Celebrating the Launch of "Building the TOMODACHI Generation: A Partnership to Engage U.S. and Japanese College Students in Social Problem-Solving," a Two-Week Seminar in Washington, D.C.
Washington, D.C. - The Washington Center for Internships and Academic Seminars (TWC), in collaboration with the U.S.-Japan Research Institute (USJI) and the U.S.-Japan Council's (USJC) TOMODACHI Initiative, are launching "Building the TOMODACHI Generation: A Partnership to Engage U.S. And Japanese Students in Social Problem Solving," a two-week seminar taking place from February 15-March 1, 2014 in Washington, D.C. The program is designed for Japanese students interested in leadership training, cross-cultural exchange and entrepreneurial approaches addressing social challenges. It will also introduce new initiatives that will help assist with the long-term recovery of the Tohoku Region in Japan.

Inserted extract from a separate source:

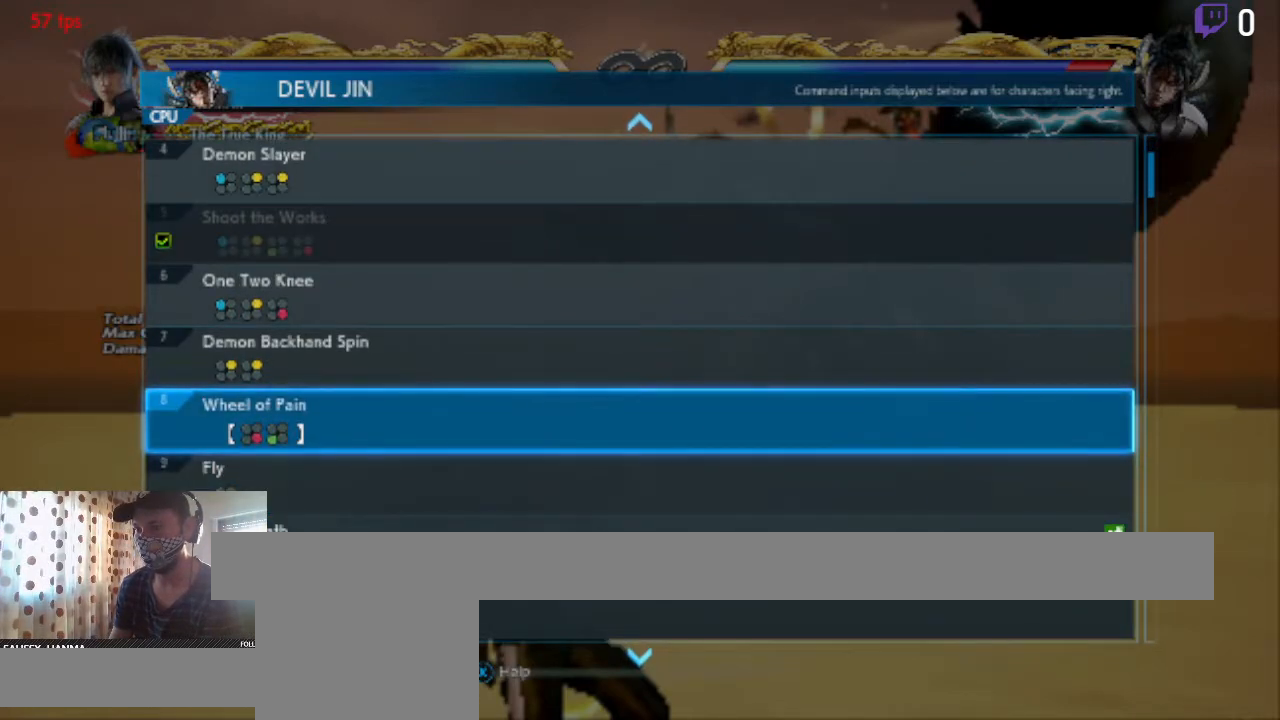
{"buttons": [], "left_stick": "center", "right_stick": "center", "events": [[167, "A", "down"], [368, "A", "up"]]}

TWC, USJI and USJC will be hosting a special reception at the Capital Hilton Hotel on Thursday, September 5th. The night will honor a number of Japanese leaders, foreign policy experts as well as corporate and NGO leaders, in addition to special guests such as:
- Irene Hirano Inouye, President, U.S.-Japan Council
- Katsuichi Uchida, President, U.S.-Japan Research Institute
- Kenichiro Sasae, Ambassador, Embassy of Japan in the United States
- Michael Smith, President, The Washington Center
The event will also honor the generosity of the TOMODACHI Initiative's Fund for Exchanges and Morgan Stanley. The Fund for Exchanges is comprised of contributions from Toyota Motor Corporation, Mitsubishi Corporation, and Hitachi, Ltd. Without their support, 16 students from 8 universities in Japan would not be attending the seminar next spring. TWC, USJI and USJC all look forward to welcoming the participants in D.C. next year to help start building an even stronger friendship between the U.S. and Japan while simultaneously providing the Japanese students with a special leadership opportunity.
16 students from 8 Japanese universities who will be attending the spring 2014 seminar include:
- Kaori Nishio - Doshisha University
- Tsuyoshi Imanishi - Doshisha University
- Mio Moriya - Keio University
- Asuka Kobayashi - Keio University
- Tomohiro Otonashi - Kyoto University
- Ryo Ohyama - Kyoto University
- Risa Matsumoto - Kyushu University
- Ai Shiegmatsu - Kyushu University
- Sayumi Kawashima - Ritsumeikan University
- Sumireko Tomita - Ritsumeikan University
- Ayano Sato – The University of Tokyo
- Natsuko Ogata – The University of Tokyo
- Noriaki Santo – University of Tsukuba
- Haruka Ouchi – University of Tsukuba
- Takumi Nakamura - Waseda University
- Yugo Kimura - Waseda University
About The TOMODACHI Initiative
The TOMODACHI Initiative was born out of support for Japan's recovery from the Great East Japan Earthquake by investing in the next generation of Japanese and American leaders through educational and cultural exchanges as well as entrepreneurship and leadership programs. These exchanges seek to strengthen cultural and economic ties and deepen the friendship between the United States and Japan. TOMODACHI is a public-private partnership, led by the United States Government and the U.S.-Japan Council and is supported by the Japanese Government, corporations, organizations and individuals from the United States and Japan.
About The U.S.-Japan Research Institute (USJI)
Established in 2009, the U.S.-Japan Research Institute (USJI) is a 501(c)(3) non-profit organization located in Washington, D.C., jointly operated by Doshisha University, Keio University, Kyoto University, Kyushu University, Ritsumeikan University, The University of Tokyo, University of Tsukuba, and Waseda University. Our missions are centered on the development of the bilateral relationship between the United States and Japan, and include: conducting policy analysis and academic research; fostering the future generation of decision makers; and building a strong U.S.-Japanese local community. In order to achieve these missions, USJI holds events through the year, including seminars and lectures related to U.S.-Japan relations. USJI also strive to develop the future generation of policymakers in the bilateral relationship between the United States and Japan. To learn more: http://www.us-jpri.org/index.html
About The Washington Center
The Washington Center for Internships and Academic Seminars is an independent, nonprofit organization that serves hundreds of colleges and universities in the United States and other countries by providing selected students challenging opportunities to work and learn in Washington, D.C. for academic credit. The largest program of its kind, The Washington Center has more than 50,000 alumni who have become leaders in numerous professions and nations around the world. It was established in 1975.